The final reason to separate the trust model update is to eliminate fluctuations in an agent’s trust model that can lead to a breakdown of trust within the system. If an agent’s trust model is a component of its state belief probability distribution, the agent can become extremely unpredictable or uncooperative. The purpose of the trust model is to help the agent choose the most beneficial action for the given state. If the trust model is a component of the state belief, the agent must find the most beneficial action for each possible trust state, calculate the expected reward for each action and then select the action that leads to the highest probable reward. For instance, a trustworthy agent believes with 0.9 probability that the other agent is trustworthy in a binary trust domain where successfully cooperating yields a reward of 10, working alone has an associated reward of 1, and the reward for being betrayed is −100. The agents expected reward for cooperating is 0.9∗10+0.1∗−100 = −1 while the expected reward for working alone is 1. Given this situation, the agent always chooses to work alone because of all the potential states, this one has the highest expected reward.

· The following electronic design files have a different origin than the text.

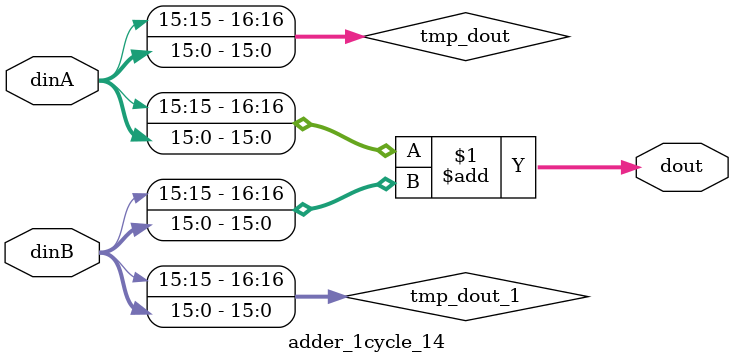
<source format=v>

`timescale 1ns/1ps 
module adder_1cycle_14 (
  input      [15:0]   dinA,
  input      [15:0]   dinB,
  output     [16:0]   dout
);

  wire       [16:0]   tmp_dout;
  wire       [16:0]   tmp_dout_1;

  assign tmp_dout = {dinA[15],dinA};
  assign tmp_dout_1 = {dinB[15],dinB};
  assign dout = ($signed(tmp_dout) + $signed(tmp_dout_1)); // @[adder_1cycle.scala 17:11]

endmodule

</source>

The state belief update (Equation 3.1) requires the agent incorporate its current observations into its previous state belief in an effort to determine its current state. The agent calculates the likelihood of making its current observations in each of the possible states it may have reached given the distribution over the prior state(s) and the action(s) taken. The previous state belief is then updated based on the observation likelihoods for each state. Once a group of agents updates their state beliefs, they can select and execute their next action. The action execution causes a state transition and the agents receive rewards based on their new state.